Not later than 180 days after the date on which Commission staff provide a written Wells notification to any person, the Commission staff shall either file an action against such person or provide notice to the director of the Division of Enforcement of its intent to not file an action.

This provision appeared in Dodd-Frank following years of reports describing the burdens imposed by open-ended SEC investigations that drag on for months or years. 

As Montford’s attorneys would later point out in his appeal, numerous reports and observations noted the need for some restrictions to minimize the burden of SEC investigation:

  • “The investigative process can be devastating to business entities or individuals under scrutiny,” Comm. on Fed. Regulations of Sec., Report of the Task Force on SEC Rules Relating to Investigations, 42 Bus. Law. 789, 790 (1987)

  • “[The SEC Enforcement Division’s staff] may leave open for years many investigations that are not being actively pursued.”U.S. Government Accountability Office, GAO-07-830,SEC: Additional Actions Needed to Ensure Planned Improvements Address Limitations in Enforcement Division Operations 3, 21 (2007)

  • “[The staff’s inability to close investigations should be remedied in order to ensure that [the SEC’s Enforcement Division] conducts adequate Enforcement investigations and uncovers violations of securities laws and fraud.” U.S. SEC, 2009 Performance & Accountability Report 113–14 (2009)

  • “[Lengthy investigations may] wre[a]k havoc on people and their families,” Troy A. Paredes, SEC Commissioner, Remarks at the 2009 Southern Securities Conference (Mar. 19, 2009)

The perils of lingering SEC investigations—both to the targets of those investigations and to the resources of the SEC itself—did not go unnoticed during the congressional deliberations around Dodd-Frank. 

The author of the 180-day restriction provision, the now retired Rep.
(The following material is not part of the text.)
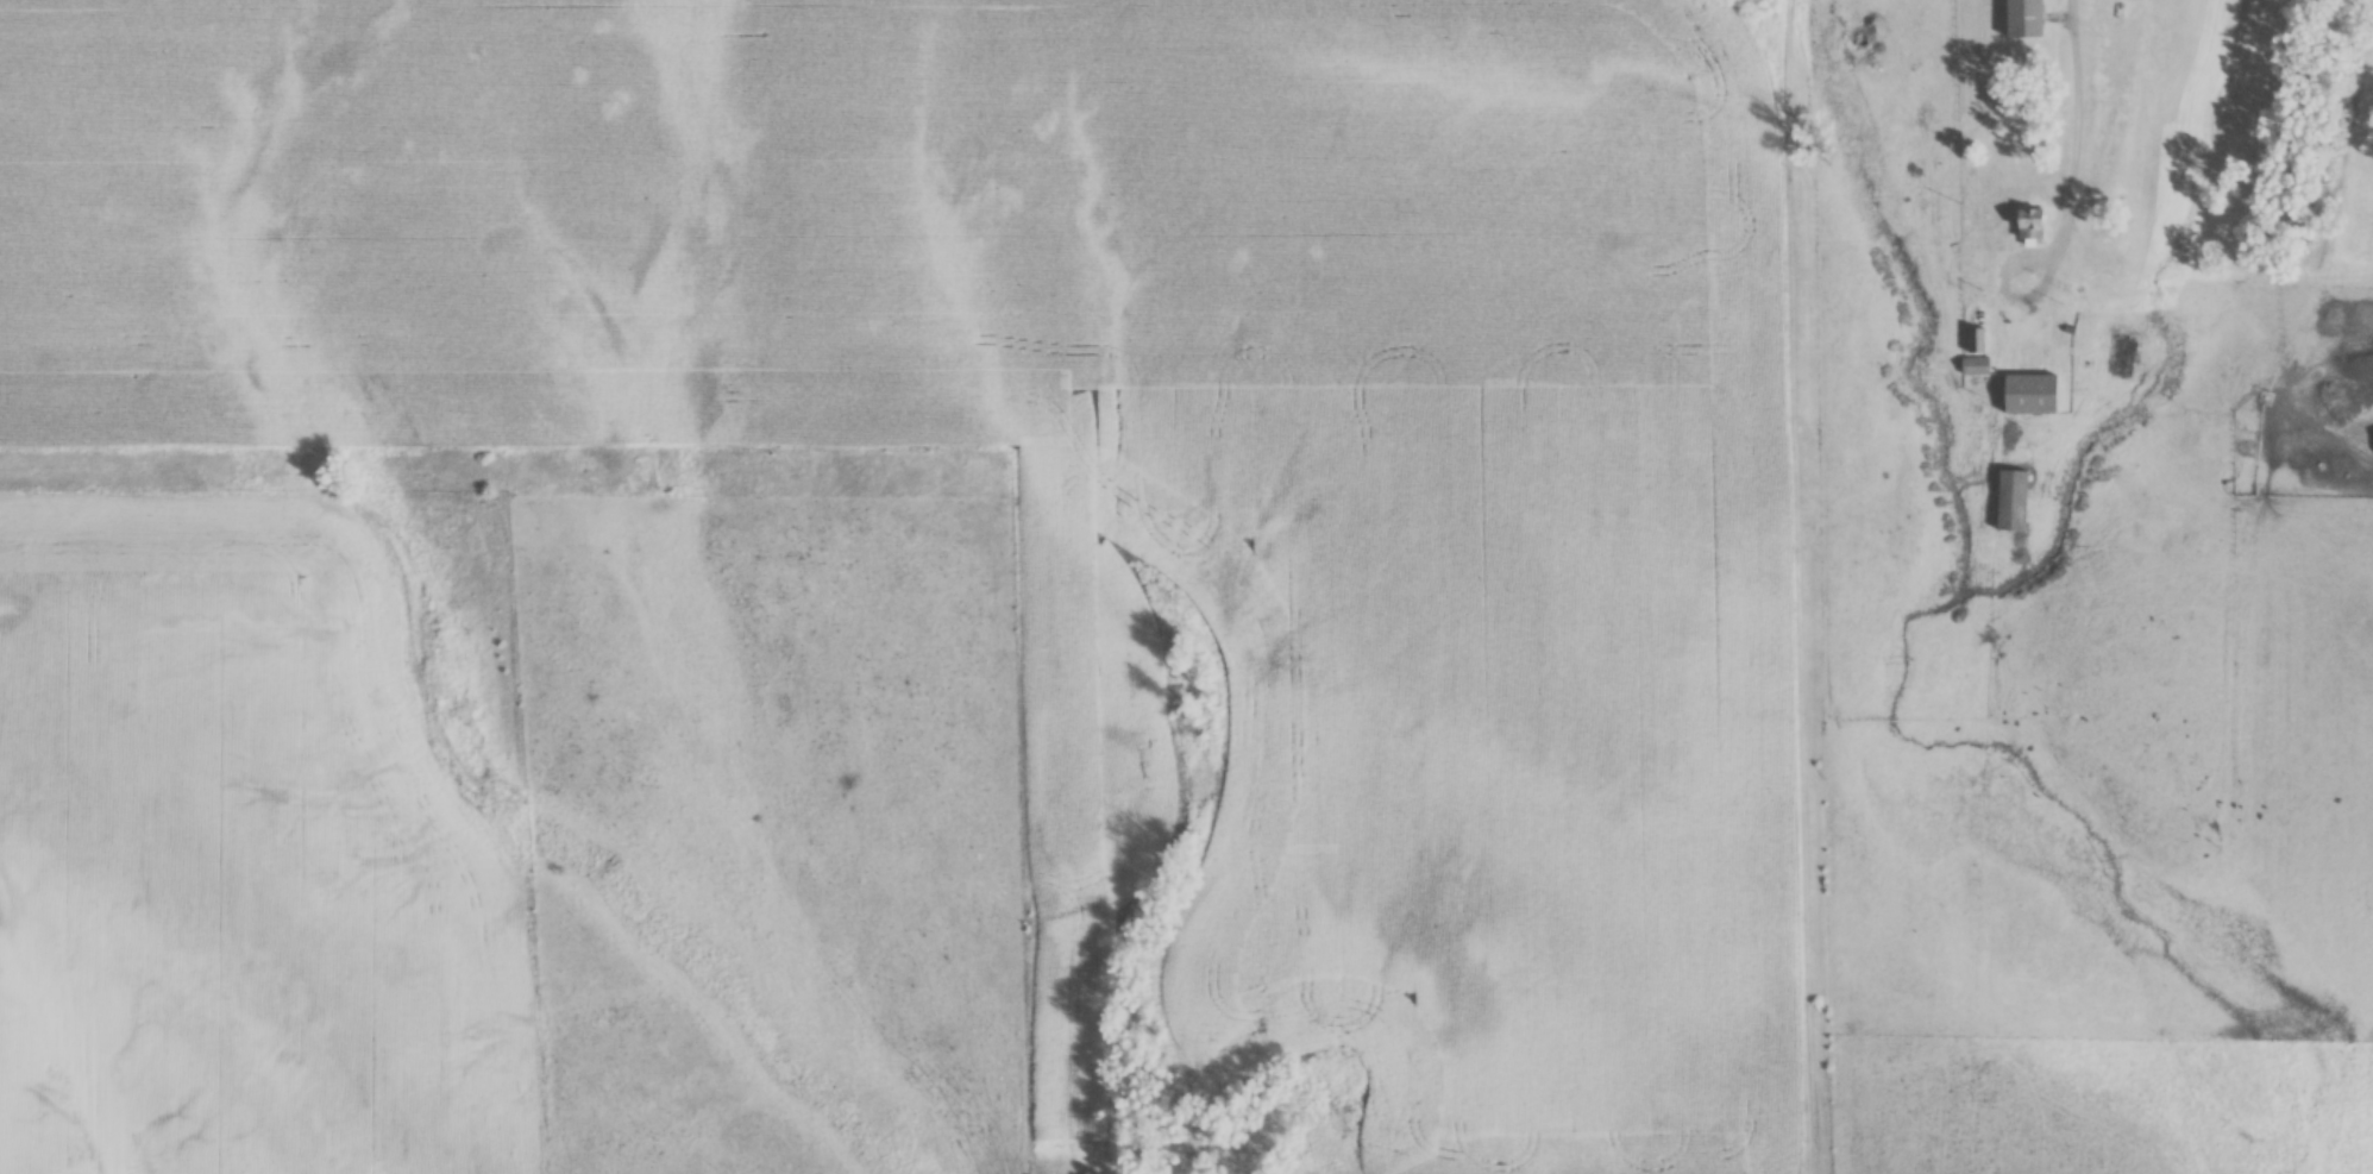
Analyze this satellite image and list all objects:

Paul Kanjorski of Pennsylvania, said that Dodd-Frank would include “deadlines generally forcing the SEC to complete enforcement [. . .] within 180 days, with some limited exceptions for complex cases.” 

For good measure, Rep. Kanjorski included an equivalent 180-day limitation on the amount of time the SEC’s examination staff, OCIE, could take when it’s conducting on-site compliance exams.

With such bold statutory language and Congressional support restricting the SEC, Montford might be forgiven for breathing a sigh of relief when 180 days passed after he received his Wells notice with no action being filed against him. 

According to the appellate court’s ruling earlier this month, any such relief was misplaced. The court found that because Dodd-Frank failed to specify the consequences to the SEC for exceeding the 180-day period, the time limit was no limit at all.

Essentially, the court agreed with the SEC that Dodd-Frank’s use of the word “shall” really means “should.”

Almost exactly five years after Dodd-Frank attempted to put some mild restrictions on the duration of SEC investigations and examinations, we are right back where we started.